**PAGE EXTRACT**
:::

The $H$-packing and $H$-covering problems are, in general, NP-Complete
as shown by Dor and Tarsi \cite{DoTa}. In case $G=K_n$, the $H$-covering
and $H$-packing problems have attracted much attention in the last forty
years, and numerous papers were written on these subjects (cf.
\cite{Br95,Ha,MiMu,CoDi,StKaMu} for various surveys). Special cases
of these problems gained particular interest. 
\begin{enumerate}
\item
$P(K_k,K_n)$ which has been linked to the various Johnson-Schonheim bounds 
in Coding Theory \cite{BiEt,BrShSlSm,Sc,Jo}. It is known that $P(K_k,K_n)$ is
the maximum size of the binary codes of word-length $n$, constant weight
$k$, and distance $2k-2$ or $2k-3$.

:::

Stored data entries
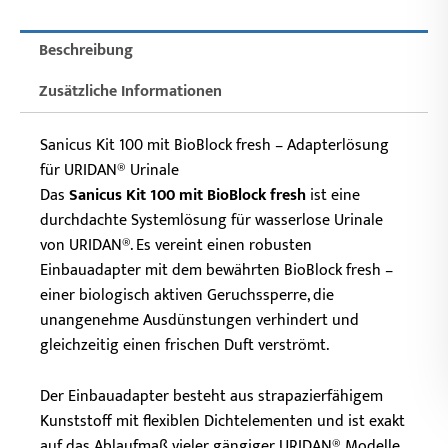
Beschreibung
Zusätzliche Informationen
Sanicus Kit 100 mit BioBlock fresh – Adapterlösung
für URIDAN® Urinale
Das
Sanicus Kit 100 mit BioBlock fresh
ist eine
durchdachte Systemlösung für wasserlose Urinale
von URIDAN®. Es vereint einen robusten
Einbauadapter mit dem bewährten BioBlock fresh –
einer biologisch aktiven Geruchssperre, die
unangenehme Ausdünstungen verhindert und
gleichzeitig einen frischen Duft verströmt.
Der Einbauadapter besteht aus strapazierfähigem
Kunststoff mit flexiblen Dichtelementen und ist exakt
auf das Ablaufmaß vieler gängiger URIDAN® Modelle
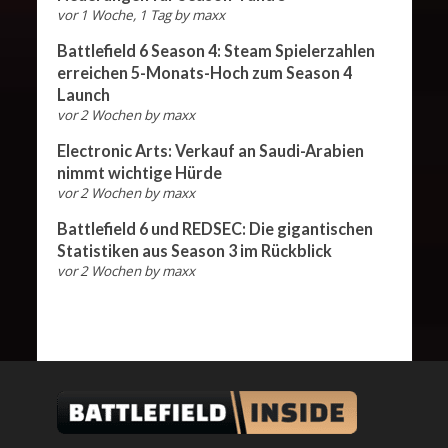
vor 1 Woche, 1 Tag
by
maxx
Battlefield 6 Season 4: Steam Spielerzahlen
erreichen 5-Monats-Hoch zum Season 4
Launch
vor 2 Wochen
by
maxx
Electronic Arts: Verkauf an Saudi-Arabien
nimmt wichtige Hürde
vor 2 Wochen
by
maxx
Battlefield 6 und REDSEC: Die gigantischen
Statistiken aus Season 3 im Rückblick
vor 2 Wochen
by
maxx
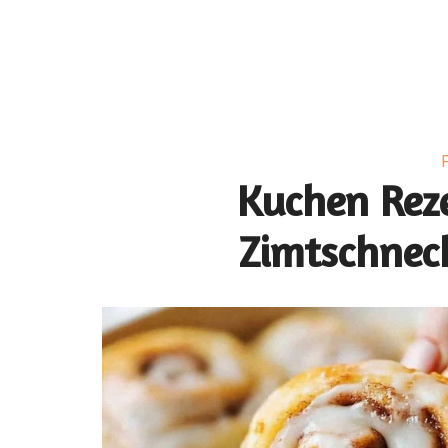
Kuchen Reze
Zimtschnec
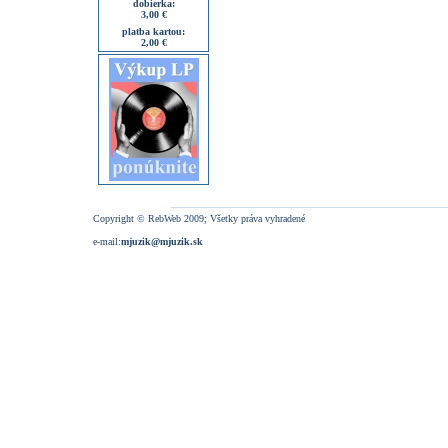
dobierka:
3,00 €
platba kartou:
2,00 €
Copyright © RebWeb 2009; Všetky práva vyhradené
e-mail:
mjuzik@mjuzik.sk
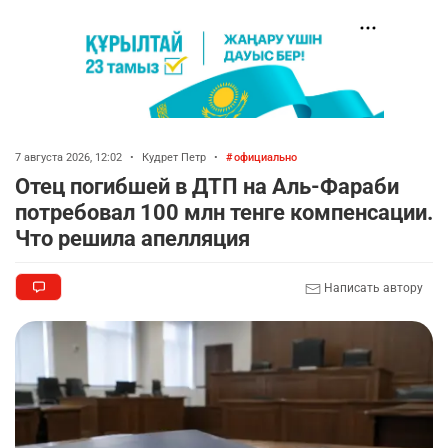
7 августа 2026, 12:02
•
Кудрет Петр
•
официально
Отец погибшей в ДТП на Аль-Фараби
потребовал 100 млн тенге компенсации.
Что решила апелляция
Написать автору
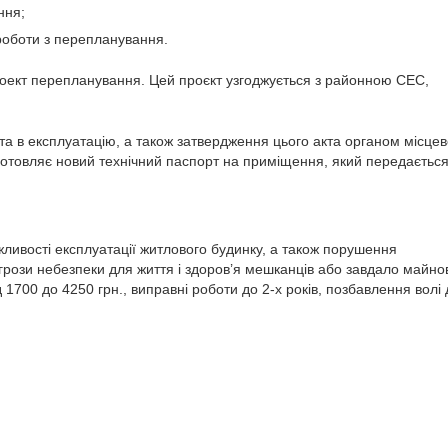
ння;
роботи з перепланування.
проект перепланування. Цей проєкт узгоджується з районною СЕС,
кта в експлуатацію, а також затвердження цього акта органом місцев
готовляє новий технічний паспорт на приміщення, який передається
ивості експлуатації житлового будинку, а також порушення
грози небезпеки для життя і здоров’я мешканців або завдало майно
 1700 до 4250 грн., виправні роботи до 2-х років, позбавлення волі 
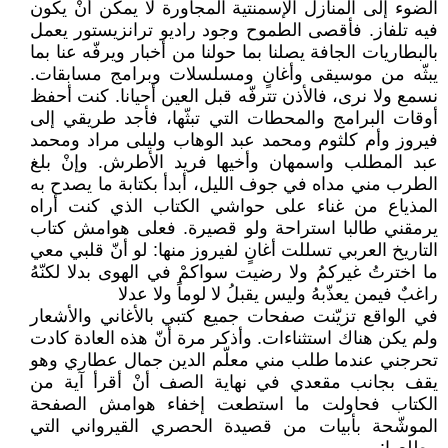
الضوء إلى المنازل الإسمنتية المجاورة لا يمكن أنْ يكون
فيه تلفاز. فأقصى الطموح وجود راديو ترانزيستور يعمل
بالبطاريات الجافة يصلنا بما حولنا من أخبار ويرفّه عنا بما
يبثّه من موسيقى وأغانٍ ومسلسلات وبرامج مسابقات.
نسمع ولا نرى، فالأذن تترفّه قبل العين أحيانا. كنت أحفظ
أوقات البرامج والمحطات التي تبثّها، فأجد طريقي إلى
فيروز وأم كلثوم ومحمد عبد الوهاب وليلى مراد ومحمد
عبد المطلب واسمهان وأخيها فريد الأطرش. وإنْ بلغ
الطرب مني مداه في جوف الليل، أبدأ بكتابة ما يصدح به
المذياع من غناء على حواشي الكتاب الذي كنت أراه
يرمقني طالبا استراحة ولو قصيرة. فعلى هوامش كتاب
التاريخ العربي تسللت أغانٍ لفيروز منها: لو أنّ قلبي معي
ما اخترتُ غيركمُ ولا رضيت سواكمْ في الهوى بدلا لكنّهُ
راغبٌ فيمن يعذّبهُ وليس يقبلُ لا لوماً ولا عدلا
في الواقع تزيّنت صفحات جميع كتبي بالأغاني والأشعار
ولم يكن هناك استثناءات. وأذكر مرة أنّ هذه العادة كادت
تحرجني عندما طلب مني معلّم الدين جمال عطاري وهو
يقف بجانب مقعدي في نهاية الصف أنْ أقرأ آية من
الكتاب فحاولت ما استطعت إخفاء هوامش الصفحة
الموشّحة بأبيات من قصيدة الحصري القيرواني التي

:::

**ASSIGNMENT A**
List the citation keys that the passage on H-packing and H-covering gives for the various surveys.
**ASSIGNMENT B**
Write the next part of the passage on H-packing and H-covering, starting after its final sentence.

**WRITTEN RESPONSE A**
Br95, Ha, MiMu, CoDi, StKaMu

**WRITTEN RESPONSE B**
Despite of much effort only the cases $k=3$ \cite{Sc} and $k=4$ \cite{Br79}
are solved. The case $k=5$ is still open \cite{MuYi}.
\item
$P(C_k,K_n)$ which is the cycle-system packing problem, solved completely
only for $k=3$, $k=4$ \cite{ScBi} and $k=5$ \cite{RoZn}. 
\item
The packing-covering conjecture for trees saying that 
$P(T,K_n) = \lfloor {n \choose 2}/h \rfloor$ and
$C(T,K_n) = \lceil {n \choose 2}/h \rceil$
($h$ is the number of edges of $T$) provided $n$ is sufficiently large.  
This conjecture has been proved for all trees on at most 7 vertices
\cite{Ro83,Ro93}.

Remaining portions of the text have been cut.